This blog is my place to vent and share resources with other parents of children of trauma. I try to be open and honest about my feelings in order to help others know they are not alone. Therapeutic parenting of adopted teenagers with RAD and other severe mental illnesses and issues (plus "neurotypical" teens) , is not easy, and there are time when I say what I feel... at the moment. We're all human!

Thursday, November 6, 2008

Bobbin' along

So in the car on the way to work I confronted Hubby on his not-so-private comments regarding how I handle Bob. I told him it hurt my feelings - a lot, but that I thought it was just me being over sensitive until I talked to my mom and she agreed with me. I knew he hadn't intentionally hurt my feelings - in the 16 years I've known him he has almost never been anything but supportive and empathetic. I think this was one reason I was so surprised. Then I asked his advice on how he thought I should handle Bob. (Great minds think alike Denise!) I expressed my worry that Bob might be bipolar like the rest of my family.


Hubby got defensive because he thought Mom and I were suggesting that Bob take meds (which Hubby is pretty adamantly against unless there are no other alternatives. He thinks I do not need them either). I reassured him that I didn't think Bob needed meds, I was just very concerned. There are so many issues it could be (the new kids, raging hormones - which are supposedly worse before they start their period because the hormones have nowhere to go, holidays...). We talked for awhile about what could have caused her behavior, how to handle it, and whether or not we should put her in therapy.

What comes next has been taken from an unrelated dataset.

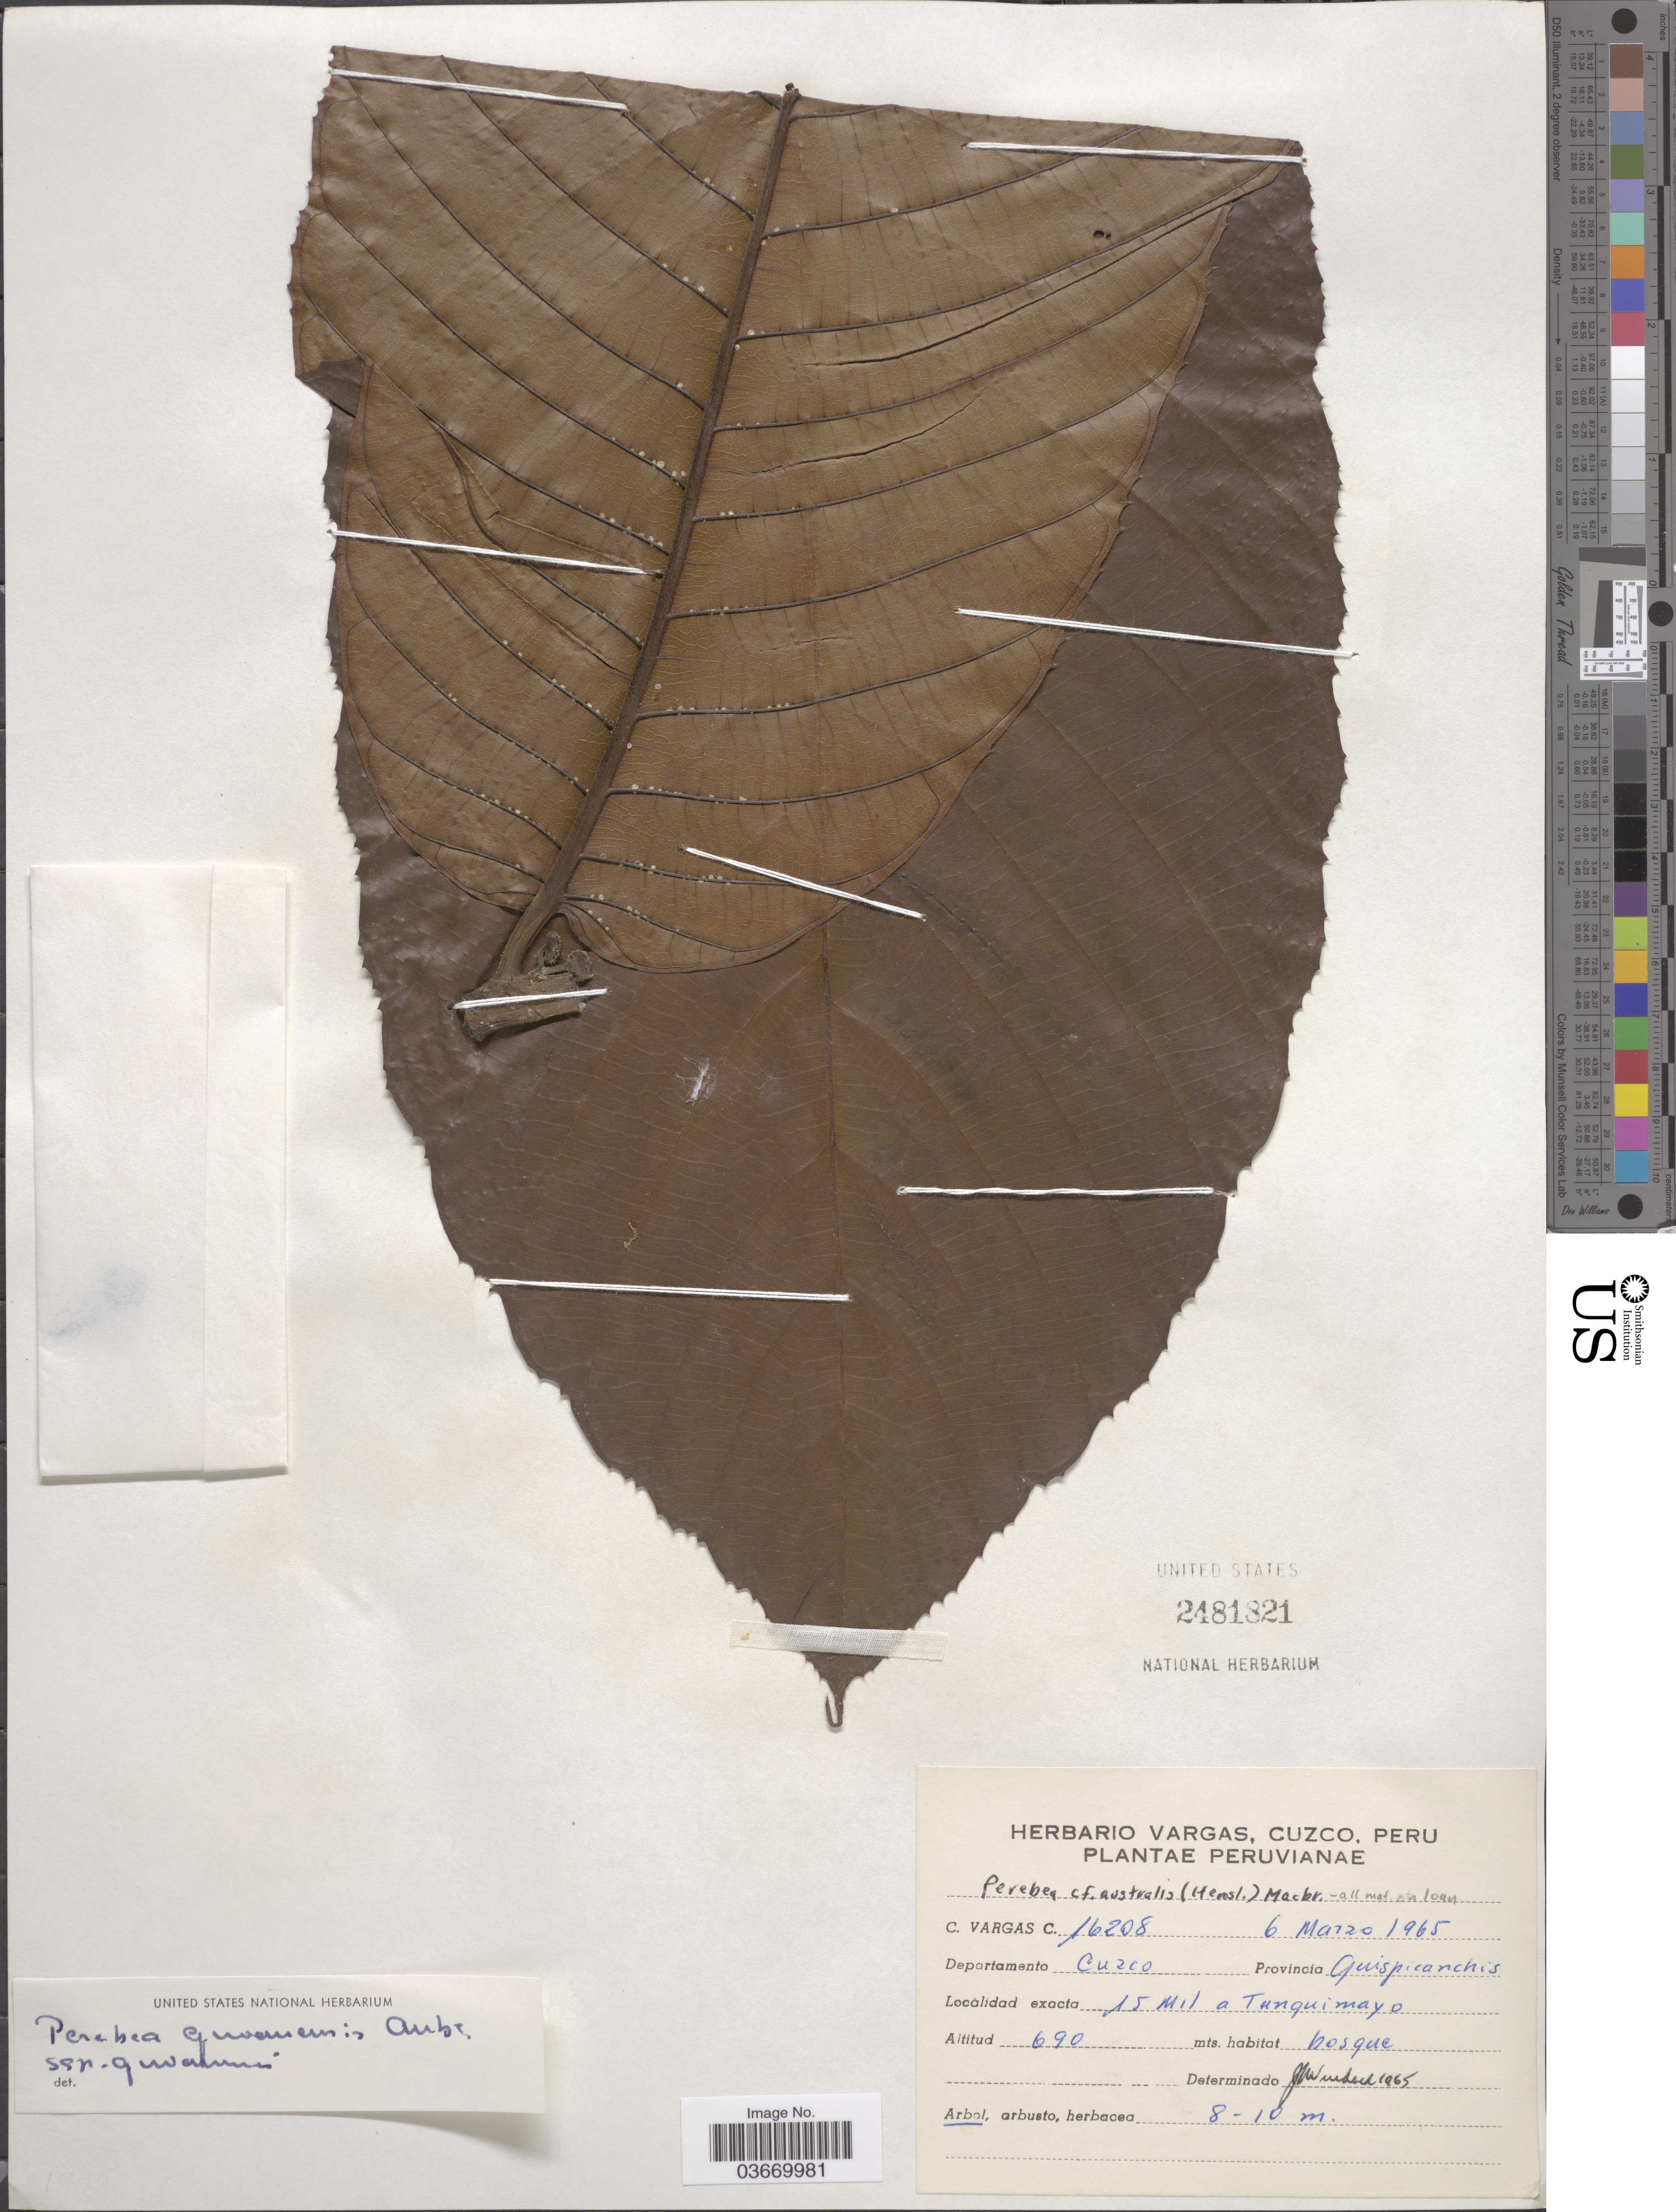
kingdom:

This topic led into Hubby's issues in dealing with Kitty that morning. Ironically it was very similar to my issues with Bob.

Kitty had told Hubby the day before that she would eat all her lunch (she'd taken a larger than usual lunch, and has major appetite issues due to her ADHD meds - we've had to work with her on eating, at least something, even though she's rarely hungry.) While she was making breakfast and lunch for the day, I happened to glance in her lunch box and realized that it was almost full from the day before. I mentioned it to Hubby. He called her on it and she immediately got defensive (she cannot take criticism, even implied, from anyone but me, and even that is hard on her). Kitty started yelling at Hubby and accusing him of yelling at her - he spoke firmly, but had never yelled. I reminded her that when she feels criticized she feels yelled at, and that Dad was NOT yelling at her.


She and Hubby kept at it. I tried to stay out of it, only stepping in to ask Kitty to calm down and to remind her that Dad was NOT yelling at her. Often if they go at it long enough, and only one parent engages with her, Kitty will calm down. Not so much this time.

In the car, I reminded Hubby of the Beyond Consequences training we'd taken and the little bit of work he'd done with the attachment therapist. I told Hubby that Kitty had shut down and was in "flight, fight or freeze mode" almost immediately after his first sentence. Hubby felt very persecuted by mine and my mom's reaction to his critiquing me, and now by my saying he was parenting Kitty incorrectly. He told me that he felt persecuted/ crucified and shut down for awhile.

After a little while he expressed his frustration with not being allowed to parent Kitty. He felt kept out of the attachment loop (unfortunately that's how it works, the child attaches to one parent and only then gets to the point that they can start working on relationships with others). He felt that he was not allowed to say anything to Kitty because she would take it the wrong way. I explained to him that the AT and I weren't deliberately keeping him out of loop, and that I wasn't saying he couldn't parent Kitty at all, just that he needed to be aware that it was pretty pointless to talk to her after she had shut down. We talked about how to approach her later when she wasn't activated.

At that point, we talked about my dead car for awhile and what to do next. Then we talked about how many people we owed money to. Hubby finally hit his overwhelm point and we pretty much stopped talking for the rest of the trip.

Quite frankly I don't know how we does it. He IS depressed, whether he agrees with my mom and I or not. Our life IS incredibly stressful. He doesn't sleep well, and he's taken the weight of the world on his shoulders (in the picture it's only the weight of our daughter). I couldn't do as well as I am (not that that's saying much) without major support (THANK YOU ALL!!) and medication!

Not sure what to do about blogging all that's gone on this week! I've gotten part of Tuesday done and the rest of the week has been just as eventful! *sigh*

1 comment:

Anonymous said...

I am so grateful to have a wonderful husband who supports me and helps me through rough times. Then every once in a while I realize that I am that for him, too. In good marriages like you and I have that's what spouses do for each other. You say you don't know how you'd make it without his support, but I'm sure he feels the same way about you.